Several unions, including SEIU, UFCW and the D.C local of the Teachers (AFT), have already pledged support for the New Poor People’s Campaign, local D.C. organizers said.

And the New Poor People’s Campaign has specifically sworn off – and will not host -- partisan officials or candidates when it stages its mass rally on June 23. “This is not about left or right, Democrat or Republican, but about right and wrong,” their statement says.

“Working families are under attack on multiple fronts from the self-interested politicians and their greedy corporate backers who have waged a decades-long assault on working people and communities of color. The Rev. William Barber’s new Poor People’s Campaign and National Call for a Moral Revival comes at a crucial time when we are under a more furious, sustained assault than any time in recent memory,” SEIU President Mary Kay Henry said when Barber started the campaign a year ago.

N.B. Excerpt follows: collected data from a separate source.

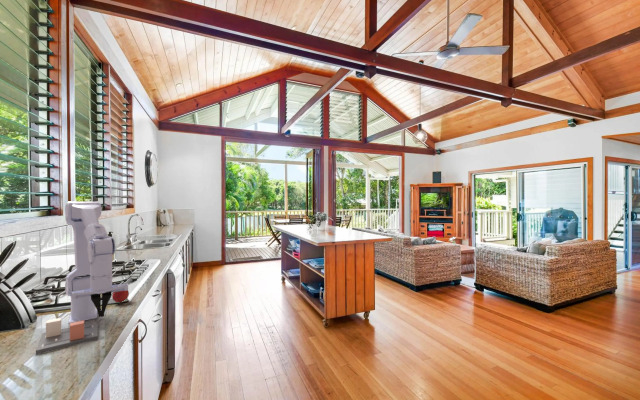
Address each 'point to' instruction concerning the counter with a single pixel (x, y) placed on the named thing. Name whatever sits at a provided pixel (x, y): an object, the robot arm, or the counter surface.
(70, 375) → the counter surface
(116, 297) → the onion
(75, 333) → the block
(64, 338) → the grey base plate
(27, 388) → the counter surface
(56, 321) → the fader cream
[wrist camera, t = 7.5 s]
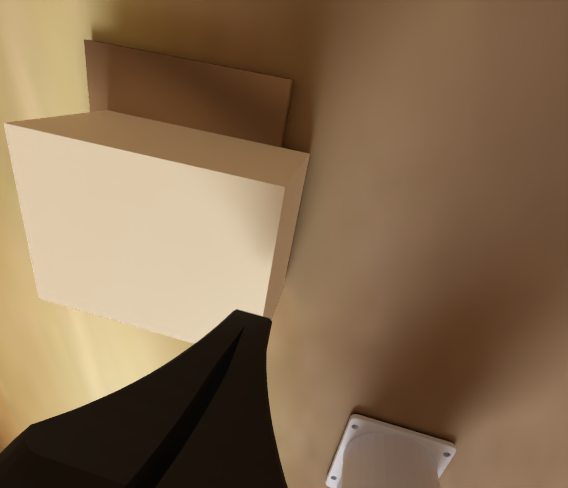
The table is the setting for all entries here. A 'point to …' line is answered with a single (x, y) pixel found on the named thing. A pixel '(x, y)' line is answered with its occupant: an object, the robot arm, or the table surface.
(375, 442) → the robot arm
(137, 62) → the board
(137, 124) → the carton
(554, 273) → the table surface
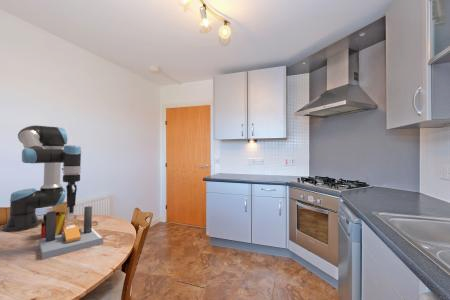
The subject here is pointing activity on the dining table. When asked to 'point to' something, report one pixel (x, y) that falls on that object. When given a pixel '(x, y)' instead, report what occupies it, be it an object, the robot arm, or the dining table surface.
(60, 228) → the mug
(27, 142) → the robot arm
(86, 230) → the post
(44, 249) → the panel
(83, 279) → the dining table surface
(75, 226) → the paddle
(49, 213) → the cylinder
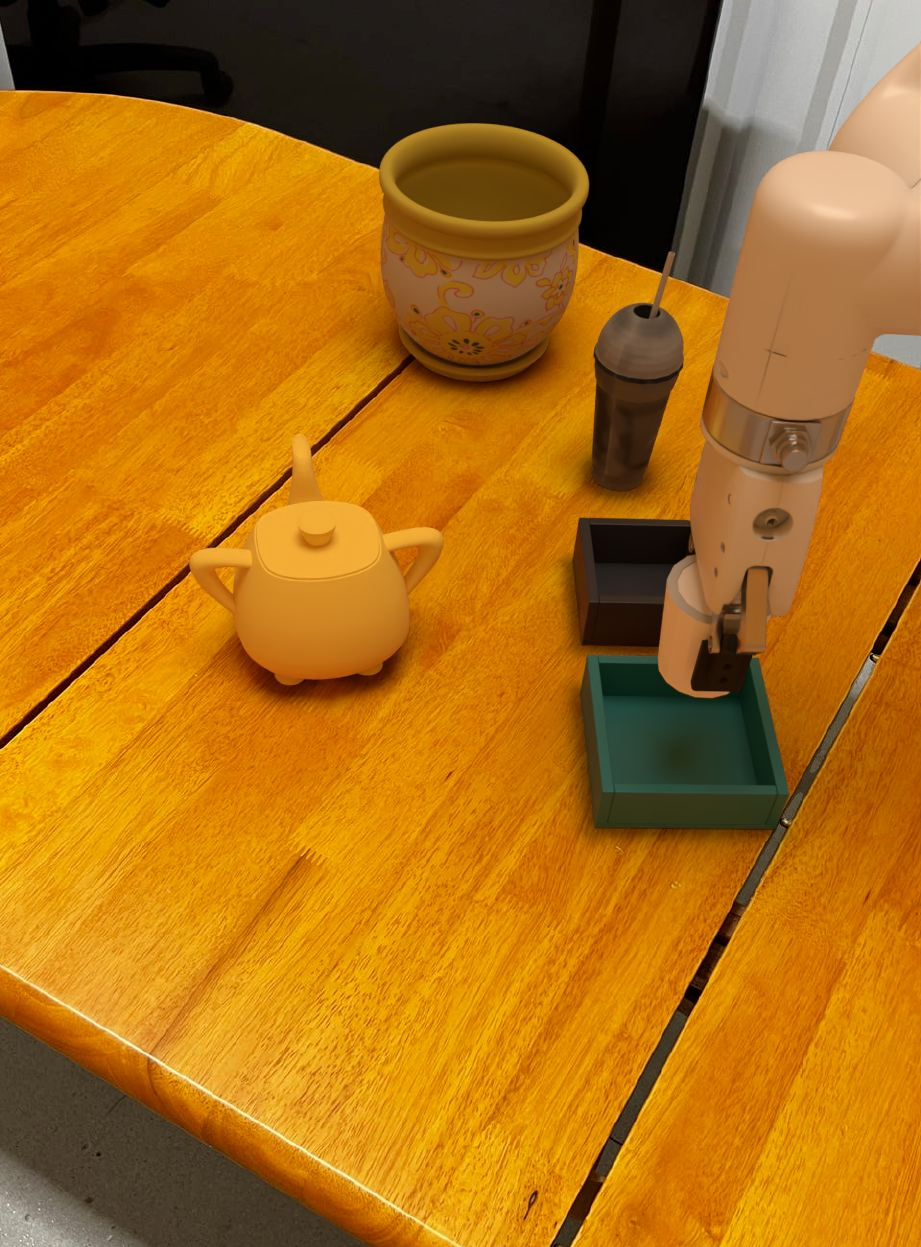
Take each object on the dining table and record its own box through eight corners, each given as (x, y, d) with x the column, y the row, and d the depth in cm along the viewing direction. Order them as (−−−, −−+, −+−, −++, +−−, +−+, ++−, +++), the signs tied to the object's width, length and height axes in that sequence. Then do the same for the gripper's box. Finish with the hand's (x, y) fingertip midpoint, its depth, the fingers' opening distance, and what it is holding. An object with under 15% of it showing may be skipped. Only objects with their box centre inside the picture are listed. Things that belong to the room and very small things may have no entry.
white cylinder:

“The Rev. Barber understands that for our children to have a chance at a better life, we must link the fights for higher wages and the ability to join together in a union with the fight for racial justice. We cannot achieve economic justice unless we attack the systemic racism that still plagues our nation,” added Henry.

She noted Barber is a longtime backer of SEIU members and the Fight for $15 and a union “because he understands how these fights are tied together.”

“The Poor People’s Campaign” and UFCW both believe “our economy can and should work better for everyone,” UFCW President Marc Perrone said this March. “Telling the millions of people who are struggling alone, to work harder, complain less, or pray more won’t work.” 

"Wage inequality, the assault on voting rights, underemployment, and the attacks on immigrant and refugee communities are all part of a systemic effort to disenfranchise poor communities. We’re proud to support The Poor People’s Campaign because, if successful, it will bring hard-working families more power to build better lives.”

The AFL-CIO, while not explicitly endorsing the New Poor People’s Campaign, cited it in a resolution the federation’s convention approved last year. “The revival of a ‘Poor Peoples’ Campaign’ is not an indulgence in nostalgia, but an essential activity in the fight for justice for all workers and poor people from diverse backgrounds,” the measure said.

The new PPC issued 12 fundamental principles for its campaign, including ordering “all its participants and endorsers embrace non-violence,” just as the late Dr. Martin Luther King Jr. did 50 years ago in the first Poor People’s Campaign and in his prior civil rights crusade.

They include developing and deepening leadership among people who suffer most from poverty, forming a “moral majority…based on our constitutional values” and “rooted in equal justice for all,” and a belief that “equal protection under the law is non-negotiable.”

For the new PPC, religiously moral issues are not “personal issues like abortion, prayer in school, sexuality, gun rights and property rights” – the causes of the radical right – but “systemic injustices” against workers, the poor, children, immigrants, the old and the sick.

“The centrality of systemic racism must be named, detailed and exposed…Poverty and economic equality cannot be understood apart from a society built on white supremacy,” the campaign principles add.

That’s notable because the GOP Trump administration and Congress’ Republican majority have launched wars on both workers’ rights and the poor. The latter war includes proposed cuts in food stamps, federally subsidized housing and so-called “work requirements” at poverty wages to stay eligible for aid.

“People should not live in or die from poverty in the richest nation ever to exist,” the NPPC principles state. “Blaming the poor and claiming the U.S. does not have…resources to overcome poverty are false narratives used to perpetuate economic exploitation, exclusion and deep inequality.”